2.)  Transformers: Dark of the Moon        $352.3 Million

3 .)  The Twilight Saga: Breaking Dawn Part 1     $276.1 Million
I can’t wait for Part II so that these Twilight films will end. Once. And. For. ALL!

4.) The Hangover Part II        $254.4 Million
Low-brow humor brings in the dough.

5.) Pirates of the Caribbean: On Stranger Tides   $241 Million

6.)  Fast Five        $209.8 Million

7.)  Cars 2           $191.4 Million
Since sequels worked for Toy Story, the folks at Pixar felt it would work for Cars and it did.

8.)   Thor         $181 Million
Stan Lee must be a very happy camper since his creations have finally made it to the silver screen.

9.)   Rise of the Planet of the Apes        $176.7 Million

10.)  Captain America: The First Avenger   $176.6 Million
See number 8.

Well, what about Mission: Impossible – Ghost Protocol? You must be asking. After all, this was the film that heralded Tom Cruise’s return to being a box office draw. Well that film was 18th on the Box Office Mojo list for 2011 with a total U.S. gross of $141.1 Million as of January 3, 2012.

Still, what do these films say about the movie industry. Well, they don’t just say, they shout that sequels still sell. Eight out of the 10 films on the list were sequels. I’ve written quite a lot about how sequels, redos and reboots have littered the movie landscape, so a word to the wise is sufficient. (i.e. The suits haven’t gotten the message so, gentle moviegoer, seek out something original and ignore the sequels, redos and reboots.)

I don’t mind movies based on comic books, because comic books lend themselves to being on the silver screen, especially with the technology now available.  With today’s technology, a good special effect team can make it very easy to suspend disbelief and buy into the illusion that someone can leap tall buildings in a single bound, swing from skyscraper to skyscraper or design an exoskeleton suit that makes him impervious to injury and have incredible strength. Of course, a good special effects team can’t help if someone is a bad actor. Remember, there are limits as to what special effects can do.

Of course, I must admit that I am still on the fence regarding the upcoming Spider-Man reboot. The three Spider-Man films directed by Sam Rami and staring Toby Maguire as Peter Parker/Spider-Man did well at the box office, with audiences and critics. It wouldn’t hurt anyone to have ended it at the third film and let other characters in the Marvel universe get their chance in the spotlight. Yet, I’ve seen some of the images from the film and they have piqued my curiosity. Stay tuned for further developments.

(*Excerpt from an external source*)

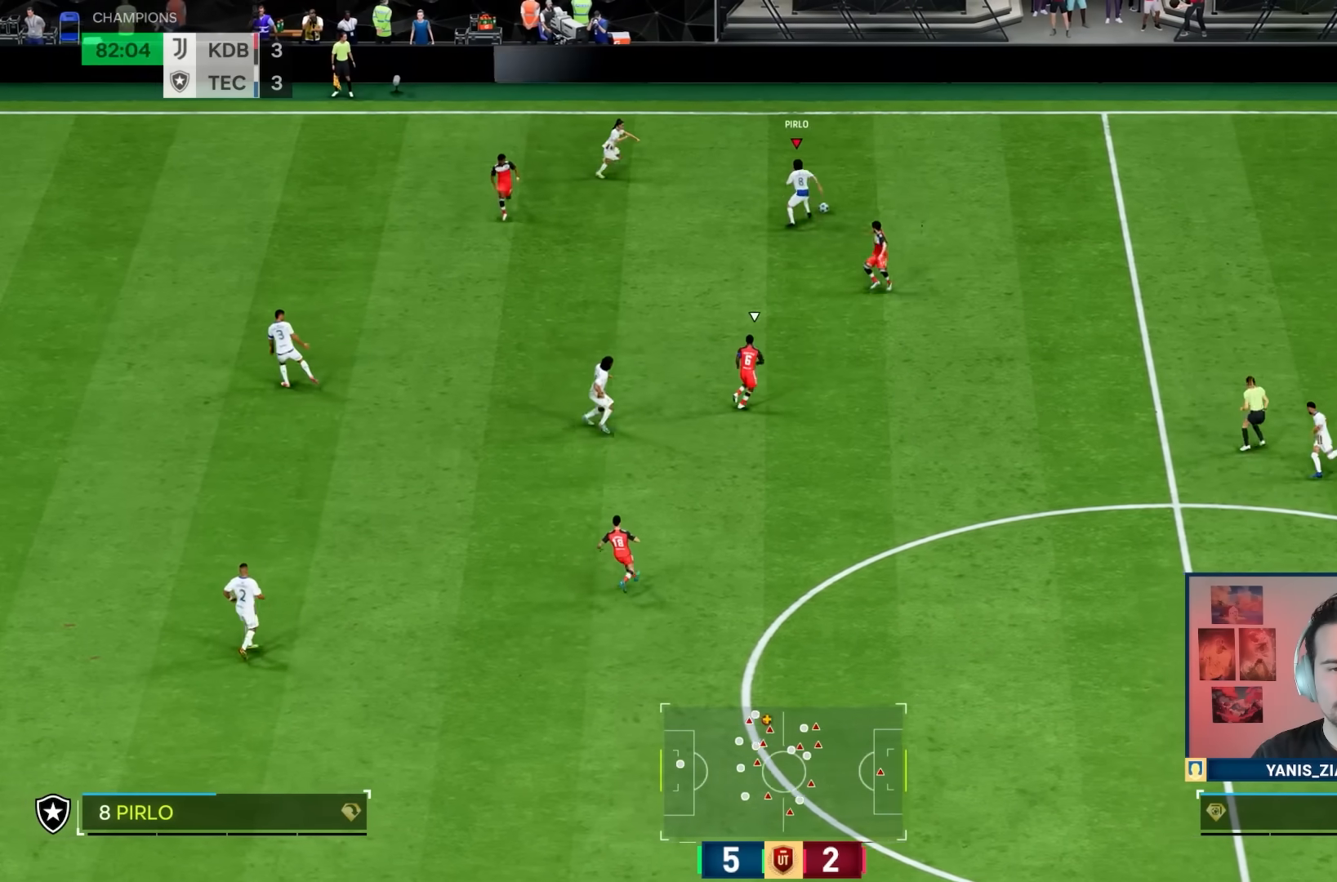
{"buttons": [], "left_stick": "down-right", "right_stick": "center", "events": [[333, "left_stick", "right"], [467, "left_stick", "down-right"]]}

You know, when I ended a similar blog entry in January 2011, I predicted that 2011 would bring more blockbusters, sequels and animated films. I was right and the above list proves it. Just goes to show you that the best predictor of future behavior is past behavior.

Sources:
http://boxofficemojo.com/yearly/chart/?yr=2011&p=.htm

http://www.hollywood.com/news/The_Box_Office_Year_in_Review_2011/12394979

Successful Movie Franchises Part 1

July 21, 2011

Harry Potter and the Deathly Hallows – Part 2, the last film in the Harry Potter series opened on July 15, 2011 and made $168.5 million in the U.S. its opening weekend.  This film means the end of the Harry Potter movie franchise. The series made over $6 billion worldwide, made stars of Daniel Radcliffe (Harry Potter), Emma Watson (Hermione Granger) and Rupert Grint (Ron Weasley) and it made book series author,  J.K. Rowling a very happy (and rich) camper. Not bad for an idea Rowling thought of while riding the train.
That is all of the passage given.